The short case for meal kit provider Blue Apron (NYSE:APRN) is reasonably simple: the company’s business model simply doesn’t work. Certainly, public market investors have acted on that belief from the jump.

Blue Apron originally tried to price its 2017 IPO at $15 to $17, but wound up settling for just $10 per share. Even that price proved to be too high: APRN rallied only briefly before falling, and shares have declined almost without exception ever since.

Some shorts appear to have covered. But the short case here still holds. I wrote in late 2017 that APRN was likely headed to zero, and even some recent changes haven’t changed that opinion. The announcement of a new CEO in April drove some short-lived optimism, but the same thing happened in late 2017. In both cases, the gains were short-lived.

Blue Apron has slashed marketing expense in a bid to salvage profits: marketing expense declined over 60% year-over-year in Q1. The company did reach EBITDA profitability, but revenue dropped some 28% in the process. Blue Apron still needs to figure out a way to cut costs and grow revenue and that seems unlikely at best. The short case here remains what it’s been since 2017: APRN very well could head to zero, which means 100% returns on a short trade. Sell this stock if you don’t want to be on the wrong end of it.

Mattel (MAT)

Toy manufacturer Mattel (NASDAQ:MAT) has some positive attributes. Barbie and Hot Wheels may not be as popular as they once were, but both still drive enormous annual sales worldwide. Last year’s bankruptcy of Toys ‘R’ Us hurt revenue. But the company has room to adapt to new channels, including online sales. The company has even shown signs of life, with headline beats in both fourth quarter 2018 and first quarter 2019 results.

But the key problem for Mattel remains: a massive amount of debt. Mattel owes nearly $3 billion to creditors, yet Adjusted EBITDA over the past four quarters is just $330 million. That’s a 9x leverage ratio. A hugely concerning figure, and one that explains why the company’s long-dated debt trades at a substantial discount to par.

Mattel likely isn’t going bankrupt any time soon, admittedly.
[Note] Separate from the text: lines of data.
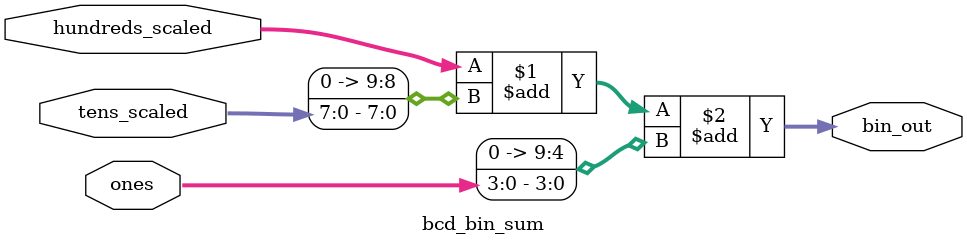
<source format=sv>
module bcd2bin (
    input  wire [11:0] bcd_in,   // 3 BCD digits: {hundreds[11:8], tens[7:4], ones[3:0]}
    output wire [9:0]  bin_out   // Binary output (0~999)
);

    wire [7:0] hundreds_val;
    wire [7:0] tens_val;
    wire [3:0] ones_val;
    wire [9:0] hundreds_scaled;
    wire [7:0] tens_scaled;
    wire [9:0] bin_sum;

    // Extract BCD digits
    bcd_extract u_bcd_extract (
        .bcd_in      (bcd_in),
        .hundreds    (hundreds_val),
        .tens        (tens_val),
        .ones        (ones_val)
    );

    // Multiply hundreds digit by 100 (signed multiplication optimized)
    bcd_scale_hundred u_bcd_scale_hundred (
        .hundreds_in (hundreds_val),
        .hundreds_scaled (hundreds_scaled)
    );

    // Multiply tens digit by 10 (signed multiplication optimized)
    bcd_scale_ten u_bcd_scale_ten (
        .tens_in     (tens_val),
        .tens_scaled (tens_scaled)
    );

    // Sum all parts
    bcd_bin_sum u_bcd_bin_sum (
        .hundreds_scaled (hundreds_scaled),
        .tens_scaled     (tens_scaled),
        .ones            (ones_val),
        .bin_out         (bin_sum)
    );

    assign bin_out = bin_sum;

endmodule

// ----------------------------------------------------------------------
// Submodule: BCD Digit Extractor
// Extracts hundreds, tens, and ones BCD digits from input
// ----------------------------------------------------------------------
module bcd_extract (
    input  wire [11:0] bcd_in,
    output wire [7:0]  hundreds, // 8 bits to match scaling unit
    output wire [7:0]  tens,     // 8 bits to match scaling unit
    output wire [3:0]  ones
);
    assign hundreds = {4'b0, bcd_in[11:8]};
    assign tens     = {4'b0, bcd_in[7:4]};
    assign ones     = bcd_in[3:0];
endmodule

// ----------------------------------------------------------------------
// Submodule: BCD Hundreds Scaler (Signed Optimized Multiplier)
// Multiplies hundreds BCD digit by 100 using signed multiplication algorithm
// ----------------------------------------------------------------------
module bcd_scale_hundred (
    input  wire [7:0] hundreds_in,
    output wire [9:0] hundreds_scaled
);
    wire signed [11:0] signed_hundreds;
    wire signed [11:0] signed_hundred_const;
    wire signed [23:0] signed_mult_result;

    assign signed_hundreds      = $signed({4'b0000, hundreds_in[7:0]}); // sign-extend to 12 bits
    assign signed_hundred_const = 12'sd100; // 12-bit signed constant 100

    assign signed_mult_result   = signed_hundreds * signed_hundred_const;

    assign hundreds_scaled      = signed_mult_result[9:0];
endmodule

// ----------------------------------------------------------------------
// Submodule: BCD Tens Scaler (Signed Optimized Multiplier)
// Multiplies tens BCD digit by 10 using signed multiplication algorithm
// ----------------------------------------------------------------------
module bcd_scale_ten (
    input  wire [7:0] tens_in,
    output wire [7:0] tens_scaled
);
    wire signed [11:0] signed_tens;
    wire signed [11:0] signed_ten_const;
    wire signed [23:0] signed_tens_mult;

    assign signed_tens      = $signed({4'b0000, tens_in[7:0]}); // sign-extend to 12 bits
    assign signed_ten_const = 12'sd10; // 12-bit signed constant 10

    assign signed_tens_mult = signed_tens * signed_ten_const;

    assign tens_scaled      = signed_tens_mult[7:0];
endmodule

// ----------------------------------------------------------------------
// Submodule: BCD to Binary Summer
// Sums scaled hundreds, tens, and ones values to produce the binary output
// ----------------------------------------------------------------------
module bcd_bin_sum (
    input  wire [9:0] hundreds_scaled,
    input  wire [7:0] tens_scaled,
    input  wire [3:0] ones,
    output wire [9:0] bin_out
);
    assign bin_out = hundreds_scaled + {2'b00, tens_scaled} + {6'b000000, ones};
endmodule
</source>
But the equity here still has a value of over $4 billion, and that figure can continue to come down unless the company somehow jumpstarts growth. Aggressive cost-cutting largely has been realized — which means the company needs to see sales rebound. It’s not likely to happen, and short sellers continue to bet that it won’t. If they’re right, MAT, which touched a 25-year low in December, has plenty of room to keep falling.

GameStop (GME)

Last on our list of stocks to sell has been a target for a while. Short sellers have had their sights set on video-game retailer GameStop (NYSE:GME) for years now. The thesis has been simple: direct digital downloads of video games will end GameStop’s business model. As Luke Lango put it on this site in April, GameStop will become the next Blockbuster Video, a chain decimated by technological shifts.

GameStop management has seen the shift coming and tried to pivot in response. Through acquisitions, it built out its Technology Brands division, comprised of Simply Mac stores reselling Apple (NASDAQ:AAPL) products and a Spring Mobile business that operated wireless stores for AT&T (NYSE:T). In its namesake stores, the company tried pushing more collectibles, a way to serve the existing customer base even if those customers were buying their games directly from developers.
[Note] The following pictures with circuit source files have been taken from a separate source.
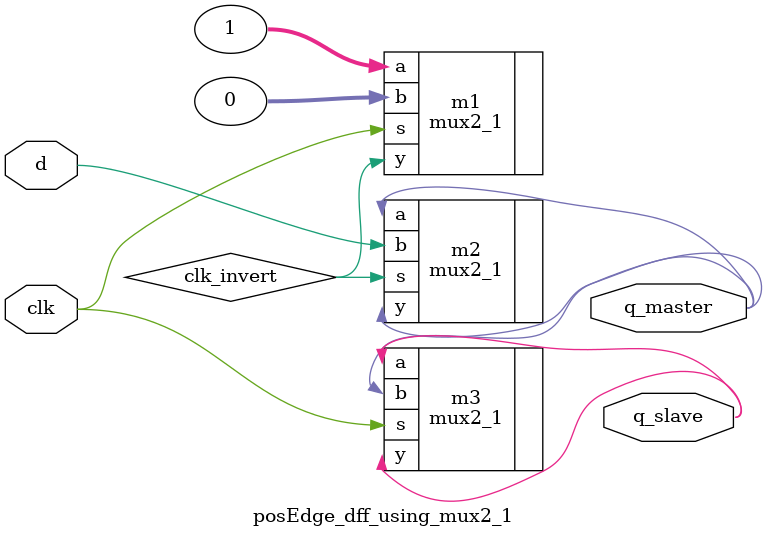
<source format=v>
`timescale 1ns / 1ps
module posEdge_dff_using_mux2_1( input clk,d,
                                  output wire q_slave,
                                  output wire q_master
                                  );
wire clk_invert;
mux2_1 m1(.s(clk), .a(1), .b(0), .y(clk_invert));
mux2_1 m2(.s(clk_invert), .a(q_master), .b(d), .y(q_master));
mux2_1 m3(.s(clk), .a(q_slave), .b(q_master), .y(q_slave));

endmodule


</source>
The shift didn’t work. GameStop has sold off both its Technology Brands businesses. In-store sales turned negative last year and are guided to plunge 5-10% this year, guidance that led GME to crumble after Q4 earnings.

All that said, at this point GME might look like a dangerous short. The company closed Q1 with roughly $540 million in cash — a figure well above its current market capitalization. It’s maintained its dividend, which now yields a whopping 37%.

But there’s also nearly $1 billion in operating lease commitments on the books — and a real possibility that GameStop will spend that capital in an effort to keep itself alive in one form or another. Companies very rarely quietly wind themselves down — and short sellers are betting that GameStop won’t, either. As cheap as GME looks right now, it looks like a value trap.